Un système RPG similaire à Rogue Legacy

Comme pour Rogue Legacy, le soft se dote d’un système de progression de personnages sous forme d’éléments RPG. A l’instar de ce dernier, on retrouve le même style d’arbre de compétences où l’on dépense l’or acquis durant les parties pour améliorer différents attributs. On a par exemple l’augmentation de PV ou de Force maximum pour les caractéristiques pures, mais on peut aussi améliorer ses capacités comme le temps de récupération des coups spéciaux réduits. Il est également important de savoir que chaque personnage dispose d’un arbre de compétences indépendant, l’argent est donc « divisible » entre les héroïnes.

En complément des arbres de compétences, toujours aussi bien implémenté, on a aussi un système d’équipement dans le sens où cela peut modifier les techniques d’une héroïne sur ses quatre actions (esquive, attaque et coups spéciaux inclus) contre de l’or et des plans à trouver préalablement. Par exemple si on prend Erin, changer ses « chaussures » peut avoir plusieurs particularités sur l’esquive : soit les dégâts sont augmentés mais la roulade est plus lente, soit la distance est accrue mais le temps de récupération est davantage élevé. Dans un cas comme dans l’autre, même avec une progression « limitée » dans cette partie, on arrive à se faire un personnage bien équilibré ou orienté comme on le souhaite.

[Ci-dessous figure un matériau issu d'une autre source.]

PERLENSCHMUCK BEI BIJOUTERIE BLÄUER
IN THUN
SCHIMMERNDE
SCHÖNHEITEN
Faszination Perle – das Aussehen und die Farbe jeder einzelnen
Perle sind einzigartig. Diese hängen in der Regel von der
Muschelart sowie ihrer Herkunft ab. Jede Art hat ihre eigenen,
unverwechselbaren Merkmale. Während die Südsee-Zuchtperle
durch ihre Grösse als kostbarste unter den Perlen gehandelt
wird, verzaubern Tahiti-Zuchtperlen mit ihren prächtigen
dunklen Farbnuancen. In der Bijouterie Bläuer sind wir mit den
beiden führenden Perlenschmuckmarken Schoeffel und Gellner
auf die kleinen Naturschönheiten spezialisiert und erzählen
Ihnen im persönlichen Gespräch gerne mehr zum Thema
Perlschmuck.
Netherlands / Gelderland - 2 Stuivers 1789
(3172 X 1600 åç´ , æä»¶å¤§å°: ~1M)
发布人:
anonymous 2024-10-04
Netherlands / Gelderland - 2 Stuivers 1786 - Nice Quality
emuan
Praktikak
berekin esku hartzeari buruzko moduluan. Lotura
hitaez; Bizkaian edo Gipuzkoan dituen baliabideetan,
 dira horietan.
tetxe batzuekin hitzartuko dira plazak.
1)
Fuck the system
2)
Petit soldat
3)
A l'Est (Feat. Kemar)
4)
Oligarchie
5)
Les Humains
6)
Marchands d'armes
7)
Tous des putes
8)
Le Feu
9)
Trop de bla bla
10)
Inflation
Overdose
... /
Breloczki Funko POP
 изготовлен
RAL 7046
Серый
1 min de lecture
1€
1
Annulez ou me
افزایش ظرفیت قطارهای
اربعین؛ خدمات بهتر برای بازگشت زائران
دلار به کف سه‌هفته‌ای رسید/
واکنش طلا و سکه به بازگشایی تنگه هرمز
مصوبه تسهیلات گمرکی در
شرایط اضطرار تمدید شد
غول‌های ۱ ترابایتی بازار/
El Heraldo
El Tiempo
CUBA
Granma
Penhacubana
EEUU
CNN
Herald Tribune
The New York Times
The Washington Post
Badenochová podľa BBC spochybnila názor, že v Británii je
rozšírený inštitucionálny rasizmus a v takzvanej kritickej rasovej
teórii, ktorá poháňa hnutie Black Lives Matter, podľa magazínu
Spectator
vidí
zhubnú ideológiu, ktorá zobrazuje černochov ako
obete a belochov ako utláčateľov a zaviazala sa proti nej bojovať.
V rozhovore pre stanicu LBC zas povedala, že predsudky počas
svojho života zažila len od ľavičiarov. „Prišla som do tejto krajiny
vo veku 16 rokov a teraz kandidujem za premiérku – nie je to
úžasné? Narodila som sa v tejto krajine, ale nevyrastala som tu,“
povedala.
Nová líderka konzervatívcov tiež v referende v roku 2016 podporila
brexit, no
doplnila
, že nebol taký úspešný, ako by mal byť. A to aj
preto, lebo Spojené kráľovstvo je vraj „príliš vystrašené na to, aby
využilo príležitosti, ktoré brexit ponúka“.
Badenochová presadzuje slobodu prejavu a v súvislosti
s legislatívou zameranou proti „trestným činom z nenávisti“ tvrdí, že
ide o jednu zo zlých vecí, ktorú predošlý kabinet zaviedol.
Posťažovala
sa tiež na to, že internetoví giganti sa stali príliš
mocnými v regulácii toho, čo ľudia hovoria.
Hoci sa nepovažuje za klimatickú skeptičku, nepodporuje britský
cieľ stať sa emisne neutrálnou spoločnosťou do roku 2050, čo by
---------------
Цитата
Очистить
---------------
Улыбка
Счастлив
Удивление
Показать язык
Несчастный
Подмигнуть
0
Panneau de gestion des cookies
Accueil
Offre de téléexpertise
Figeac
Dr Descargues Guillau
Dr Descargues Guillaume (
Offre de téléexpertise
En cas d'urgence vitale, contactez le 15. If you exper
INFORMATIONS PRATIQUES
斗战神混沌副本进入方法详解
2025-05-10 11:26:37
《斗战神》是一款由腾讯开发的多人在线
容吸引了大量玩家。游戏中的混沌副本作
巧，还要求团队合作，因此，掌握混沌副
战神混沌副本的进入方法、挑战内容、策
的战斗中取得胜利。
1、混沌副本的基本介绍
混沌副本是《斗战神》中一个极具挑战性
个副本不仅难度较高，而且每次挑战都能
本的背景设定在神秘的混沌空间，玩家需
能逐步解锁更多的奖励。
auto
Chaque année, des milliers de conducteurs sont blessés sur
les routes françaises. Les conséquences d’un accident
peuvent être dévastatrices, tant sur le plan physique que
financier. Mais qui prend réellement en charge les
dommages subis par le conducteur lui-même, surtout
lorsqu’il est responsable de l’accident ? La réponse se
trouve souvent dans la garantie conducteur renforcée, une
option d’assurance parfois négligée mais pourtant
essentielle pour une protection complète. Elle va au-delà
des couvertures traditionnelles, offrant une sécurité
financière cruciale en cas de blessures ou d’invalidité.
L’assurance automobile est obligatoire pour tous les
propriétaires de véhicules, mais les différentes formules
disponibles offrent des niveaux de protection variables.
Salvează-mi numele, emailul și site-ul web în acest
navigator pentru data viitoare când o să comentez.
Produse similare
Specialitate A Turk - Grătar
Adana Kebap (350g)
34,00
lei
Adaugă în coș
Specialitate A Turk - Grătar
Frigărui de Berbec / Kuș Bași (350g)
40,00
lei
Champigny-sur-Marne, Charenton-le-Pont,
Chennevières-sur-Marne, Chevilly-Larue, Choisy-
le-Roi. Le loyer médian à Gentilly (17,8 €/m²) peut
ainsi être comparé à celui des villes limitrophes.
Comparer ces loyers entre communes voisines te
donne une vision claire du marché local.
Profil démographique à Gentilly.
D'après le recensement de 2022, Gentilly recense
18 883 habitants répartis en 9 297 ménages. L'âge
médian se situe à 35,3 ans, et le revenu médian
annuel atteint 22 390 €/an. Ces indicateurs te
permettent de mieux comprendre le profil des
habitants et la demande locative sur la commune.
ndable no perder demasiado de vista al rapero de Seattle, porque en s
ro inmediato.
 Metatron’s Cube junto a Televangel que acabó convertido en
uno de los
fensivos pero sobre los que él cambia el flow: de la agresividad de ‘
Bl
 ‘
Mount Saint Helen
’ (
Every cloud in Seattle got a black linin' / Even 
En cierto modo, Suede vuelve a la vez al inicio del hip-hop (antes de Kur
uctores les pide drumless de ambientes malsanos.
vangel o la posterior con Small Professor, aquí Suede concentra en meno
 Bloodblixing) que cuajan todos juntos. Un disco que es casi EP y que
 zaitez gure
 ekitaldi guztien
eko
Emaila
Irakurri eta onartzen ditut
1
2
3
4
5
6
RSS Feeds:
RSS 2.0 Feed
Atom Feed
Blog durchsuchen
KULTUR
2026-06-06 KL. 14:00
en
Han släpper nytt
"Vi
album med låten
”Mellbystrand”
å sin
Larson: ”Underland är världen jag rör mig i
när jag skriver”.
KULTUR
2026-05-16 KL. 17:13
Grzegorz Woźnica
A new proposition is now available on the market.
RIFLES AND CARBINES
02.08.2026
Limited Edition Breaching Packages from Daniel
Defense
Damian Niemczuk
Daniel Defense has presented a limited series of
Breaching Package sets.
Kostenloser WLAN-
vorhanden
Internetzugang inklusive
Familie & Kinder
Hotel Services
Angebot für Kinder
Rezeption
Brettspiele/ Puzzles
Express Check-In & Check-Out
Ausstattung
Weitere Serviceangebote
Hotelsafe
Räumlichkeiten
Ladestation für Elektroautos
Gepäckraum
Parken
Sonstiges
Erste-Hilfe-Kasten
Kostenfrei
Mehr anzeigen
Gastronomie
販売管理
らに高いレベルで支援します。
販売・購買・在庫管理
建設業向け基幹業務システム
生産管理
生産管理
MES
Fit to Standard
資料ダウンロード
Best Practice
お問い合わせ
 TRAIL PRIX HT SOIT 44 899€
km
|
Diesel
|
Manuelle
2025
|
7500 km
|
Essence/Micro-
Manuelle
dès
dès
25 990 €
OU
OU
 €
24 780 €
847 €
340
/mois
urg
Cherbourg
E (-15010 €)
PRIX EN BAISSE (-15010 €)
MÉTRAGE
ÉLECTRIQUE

Une belle patte artistique

Full Metal Furies suit le même schéma que Rogue Legacy avec ses graphismes rétro. On retrouve donc une patte artistique utilisant le pixel art pour un rendu détaillé et relativement coloré, et ceci aussi bien pour l’action que pour les différents effets. Le tout se mélange toujours aussi bien avec les arrières plans et les décors utilisant un style graphique plus « moderne ». De son côté, l’OST du groupe A Shell in the Pit (déjà à l’oeuvre sur Rogue Legacy) accompagnent bien ces purs moments d’action.